WHAT THIS TASK INVOLVES: Where does the string "rules" occur in the records? Copy each line that holds it.

SOURCE INFORMATION:

=-=-=-=-=

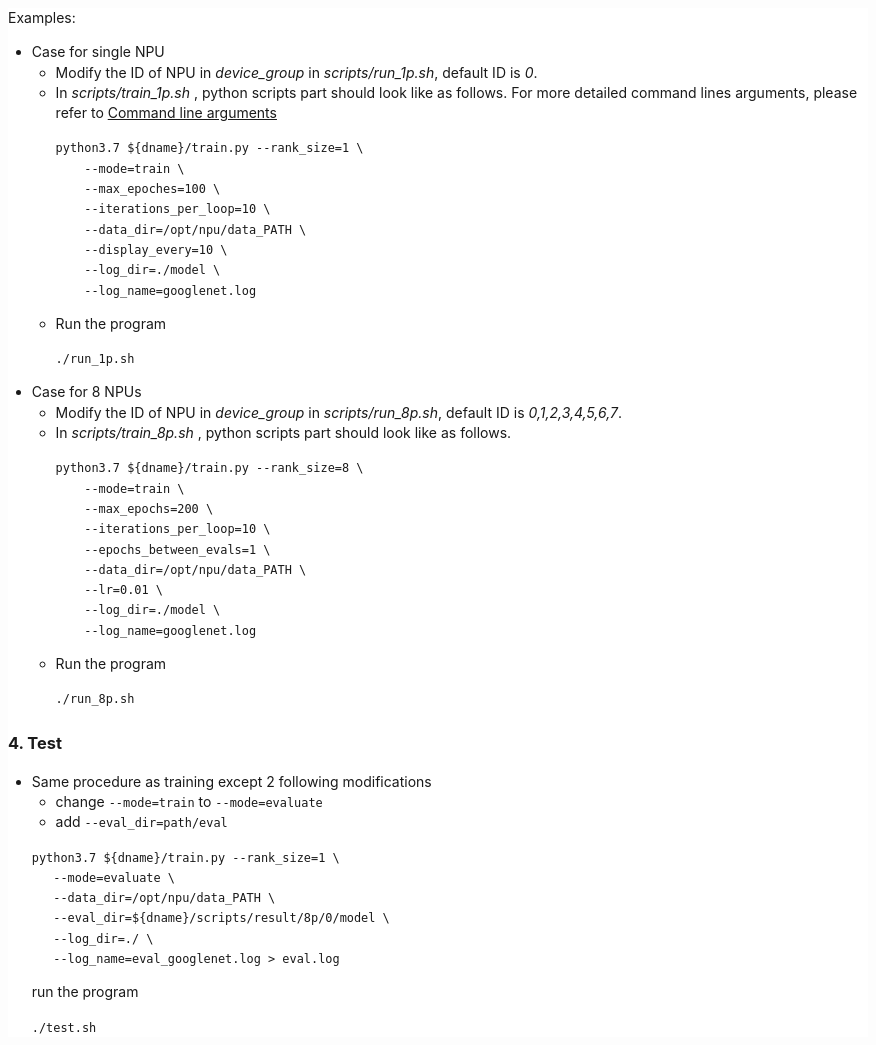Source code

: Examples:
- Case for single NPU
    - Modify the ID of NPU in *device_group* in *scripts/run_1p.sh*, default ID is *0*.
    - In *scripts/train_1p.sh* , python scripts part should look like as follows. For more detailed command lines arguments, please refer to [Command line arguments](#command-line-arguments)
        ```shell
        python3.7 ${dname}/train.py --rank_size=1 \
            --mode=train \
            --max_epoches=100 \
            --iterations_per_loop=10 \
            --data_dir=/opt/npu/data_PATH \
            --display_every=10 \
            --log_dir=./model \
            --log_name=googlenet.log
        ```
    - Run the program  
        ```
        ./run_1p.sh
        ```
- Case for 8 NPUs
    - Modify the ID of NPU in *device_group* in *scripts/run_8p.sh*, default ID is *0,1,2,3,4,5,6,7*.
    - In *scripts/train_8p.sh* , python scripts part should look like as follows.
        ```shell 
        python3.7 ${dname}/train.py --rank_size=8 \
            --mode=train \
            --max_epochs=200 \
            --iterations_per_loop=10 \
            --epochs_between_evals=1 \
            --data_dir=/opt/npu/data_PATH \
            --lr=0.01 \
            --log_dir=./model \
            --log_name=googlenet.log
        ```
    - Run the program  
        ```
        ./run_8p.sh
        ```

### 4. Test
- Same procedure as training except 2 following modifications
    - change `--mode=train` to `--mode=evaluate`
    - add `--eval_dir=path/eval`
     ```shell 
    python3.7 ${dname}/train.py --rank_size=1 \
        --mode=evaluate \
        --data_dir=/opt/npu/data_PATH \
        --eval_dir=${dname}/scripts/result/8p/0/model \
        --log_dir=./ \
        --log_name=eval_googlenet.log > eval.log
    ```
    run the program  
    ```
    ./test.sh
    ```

=-=-=-=-=

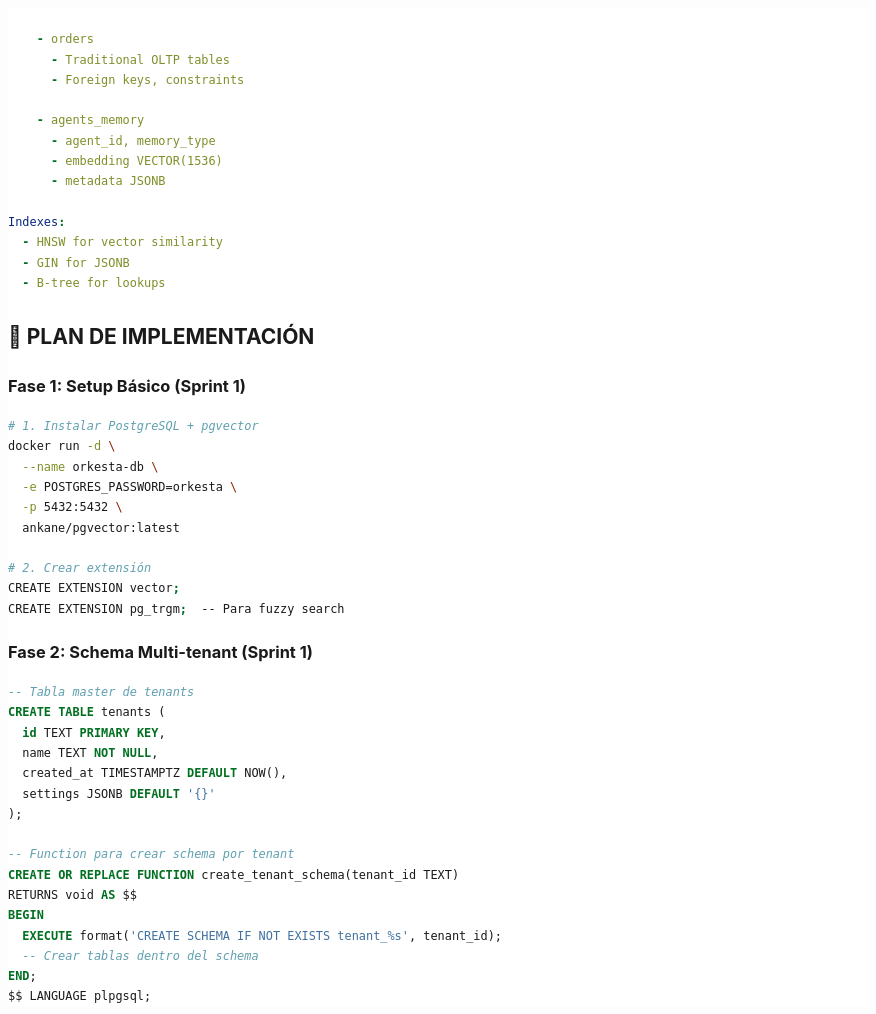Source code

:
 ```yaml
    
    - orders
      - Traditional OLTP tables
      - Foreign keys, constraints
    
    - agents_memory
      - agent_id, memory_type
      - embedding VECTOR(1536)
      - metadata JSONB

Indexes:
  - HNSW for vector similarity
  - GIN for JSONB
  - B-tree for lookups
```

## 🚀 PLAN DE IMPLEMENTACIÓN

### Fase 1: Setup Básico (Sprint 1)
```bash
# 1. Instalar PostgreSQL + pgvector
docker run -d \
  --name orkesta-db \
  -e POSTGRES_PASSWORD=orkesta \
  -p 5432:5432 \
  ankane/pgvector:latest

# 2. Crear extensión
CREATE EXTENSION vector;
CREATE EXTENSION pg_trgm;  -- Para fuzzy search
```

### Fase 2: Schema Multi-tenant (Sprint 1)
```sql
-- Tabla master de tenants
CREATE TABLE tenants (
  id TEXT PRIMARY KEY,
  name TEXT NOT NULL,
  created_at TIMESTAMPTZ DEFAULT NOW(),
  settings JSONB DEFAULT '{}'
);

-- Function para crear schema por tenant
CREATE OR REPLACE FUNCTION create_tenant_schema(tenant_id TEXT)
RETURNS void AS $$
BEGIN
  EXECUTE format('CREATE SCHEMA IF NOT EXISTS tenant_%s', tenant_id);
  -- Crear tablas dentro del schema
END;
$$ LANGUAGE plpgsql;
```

=-=-=-=-=

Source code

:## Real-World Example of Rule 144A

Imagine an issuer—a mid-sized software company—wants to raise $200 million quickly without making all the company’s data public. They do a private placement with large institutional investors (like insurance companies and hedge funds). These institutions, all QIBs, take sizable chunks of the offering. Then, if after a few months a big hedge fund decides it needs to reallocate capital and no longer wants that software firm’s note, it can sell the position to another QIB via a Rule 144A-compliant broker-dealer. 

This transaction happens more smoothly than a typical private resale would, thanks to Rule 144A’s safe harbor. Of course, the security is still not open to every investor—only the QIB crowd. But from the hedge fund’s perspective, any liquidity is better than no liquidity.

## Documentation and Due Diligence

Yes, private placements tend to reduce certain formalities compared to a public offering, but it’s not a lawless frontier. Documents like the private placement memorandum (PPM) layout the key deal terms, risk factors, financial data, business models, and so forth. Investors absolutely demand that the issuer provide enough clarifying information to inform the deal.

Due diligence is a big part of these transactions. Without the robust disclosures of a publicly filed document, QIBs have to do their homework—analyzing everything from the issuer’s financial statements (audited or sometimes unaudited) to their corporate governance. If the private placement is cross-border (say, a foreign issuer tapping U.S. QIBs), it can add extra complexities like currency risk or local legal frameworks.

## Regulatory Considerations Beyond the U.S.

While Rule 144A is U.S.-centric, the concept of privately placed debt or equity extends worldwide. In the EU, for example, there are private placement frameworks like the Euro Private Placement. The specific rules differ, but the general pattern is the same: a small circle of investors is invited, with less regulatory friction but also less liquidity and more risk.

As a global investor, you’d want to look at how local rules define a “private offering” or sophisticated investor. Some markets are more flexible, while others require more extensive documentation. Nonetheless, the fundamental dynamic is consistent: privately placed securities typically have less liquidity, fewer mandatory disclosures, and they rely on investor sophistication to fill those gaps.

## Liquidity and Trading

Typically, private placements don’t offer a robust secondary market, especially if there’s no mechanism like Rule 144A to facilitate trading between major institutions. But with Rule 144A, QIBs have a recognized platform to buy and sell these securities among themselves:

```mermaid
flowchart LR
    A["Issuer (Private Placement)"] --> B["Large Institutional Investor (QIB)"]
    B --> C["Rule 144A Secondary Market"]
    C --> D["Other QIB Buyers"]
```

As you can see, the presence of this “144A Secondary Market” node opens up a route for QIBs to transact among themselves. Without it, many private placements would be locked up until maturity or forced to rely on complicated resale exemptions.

=-=-=-=-=

WRITTEN RESPONSE:
While Rule 144A is U.S.-centric, the concept of privately placed debt or equity extends worldwide. In the EU, for example, there are private placement frameworks like the Euro Private Placement. The specific rules differ, but the general pattern is the same: a small circle of investors is invited, with less regulatory friction but also less liquidity and more risk.
As a global investor, you’d want to look at how local rules define a “private offering” or sophisticated investor. Some markets are more flexible, while others require more extensive documentation. Nonetheless, the fundamental dynamic is consistent: privately placed securities typically have less liquidity, fewer mandatory disclosures, and they rely on investor sophistication to fill those gaps.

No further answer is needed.